__CONSIGNE ÉCRITE__
Recopiez mot pour mot le passage du texte à lire qui commence à « Doctorante en anthropologie » et se termine à « inexpliqué de tension. ».

__TEXTE À LIRE__

*-*-*

Revenir chez ses parents, c’était affronter le reflet glacé de ce qu’il avait été et de ce qu’il avait perdu. Un coup de cutter dans ses plaies à vif. »

« Vous voyez quoi, vous, là-dedans ? Moi, j’y vois un truc genre sensuellement mystique… un hymne au sexe et à la musique, parce que c’est deux choses qui font le lien entre le charnel et le spirituel, vous voyez ? C’est imbriqué… le mystique, on peut pas y arriver sans nos sens, et nos sens sont rien si on n’y met pas une part de spirituel… enfin, moi je le comprends comme ça, en tout cas. Vous en pensez quoi ? »

Doctorante en anthropologie à l’Université de Paris, Marie Mangez voyage régulièrement entre la France et la Turquie afin de conduire des recherches sur les minorités religieuses. À côté de sa thèse, elle publie en 2021 son premier roman, Le Parfum des cendres, dans lequel Sylvain, thanatopracteur, et Alice, étudiante en stage, devront essayer de cohabiter dans un climat inexpliqué de tension.

*-*-*

__SECTION DES DONNÉES__
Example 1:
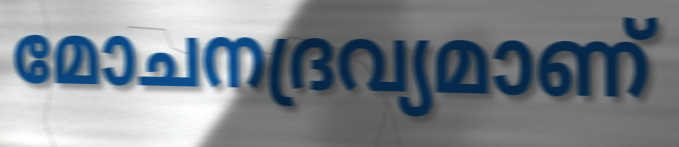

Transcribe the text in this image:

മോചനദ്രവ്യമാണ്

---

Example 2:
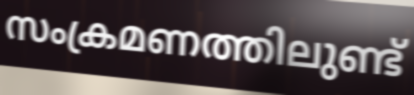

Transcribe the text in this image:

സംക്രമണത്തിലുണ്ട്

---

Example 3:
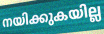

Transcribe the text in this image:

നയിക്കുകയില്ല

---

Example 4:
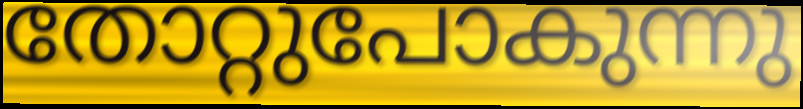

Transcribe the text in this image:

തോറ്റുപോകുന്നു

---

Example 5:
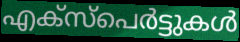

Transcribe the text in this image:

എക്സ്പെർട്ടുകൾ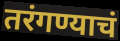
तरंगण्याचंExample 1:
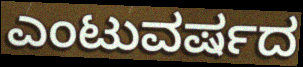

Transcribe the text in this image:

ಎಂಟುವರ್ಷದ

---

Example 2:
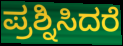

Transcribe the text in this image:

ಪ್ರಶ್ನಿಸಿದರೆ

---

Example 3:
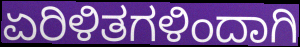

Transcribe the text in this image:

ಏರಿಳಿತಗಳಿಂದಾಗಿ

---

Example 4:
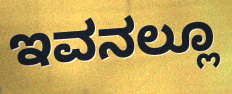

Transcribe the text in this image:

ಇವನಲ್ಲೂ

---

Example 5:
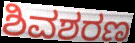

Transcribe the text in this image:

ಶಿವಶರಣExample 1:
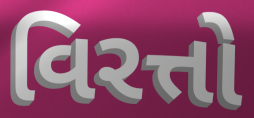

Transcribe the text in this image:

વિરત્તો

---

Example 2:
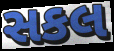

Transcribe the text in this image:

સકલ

*-*-*

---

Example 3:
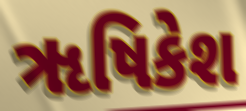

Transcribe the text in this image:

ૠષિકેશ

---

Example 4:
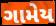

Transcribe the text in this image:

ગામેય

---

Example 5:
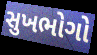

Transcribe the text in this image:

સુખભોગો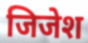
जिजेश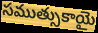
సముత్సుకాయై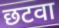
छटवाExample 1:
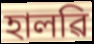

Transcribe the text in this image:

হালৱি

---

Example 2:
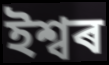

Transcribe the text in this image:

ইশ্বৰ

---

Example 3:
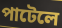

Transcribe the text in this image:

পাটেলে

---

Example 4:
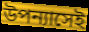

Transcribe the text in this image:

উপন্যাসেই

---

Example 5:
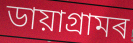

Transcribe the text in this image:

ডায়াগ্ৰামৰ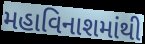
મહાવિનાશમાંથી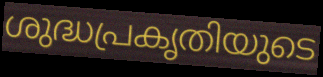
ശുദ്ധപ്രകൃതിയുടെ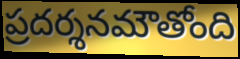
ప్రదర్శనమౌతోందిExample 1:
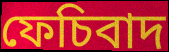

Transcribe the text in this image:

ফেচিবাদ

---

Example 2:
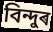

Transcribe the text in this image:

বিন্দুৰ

*-*-*

__RÉPONSE ATTENDUE__
Doctorante en anthropologie à l’Université de Paris, Marie Mangez voyage régulièrement entre la France et la Turquie afin de conduire des recherches sur les minorités religieuses. À côté de sa thèse, elle publie en 2021 son premier roman, Le Parfum des cendres, dans lequel Sylvain, thanatopracteur, et Alice, étudiante en stage, devront essayer de cohabiter dans un climat inexpliqué de tension.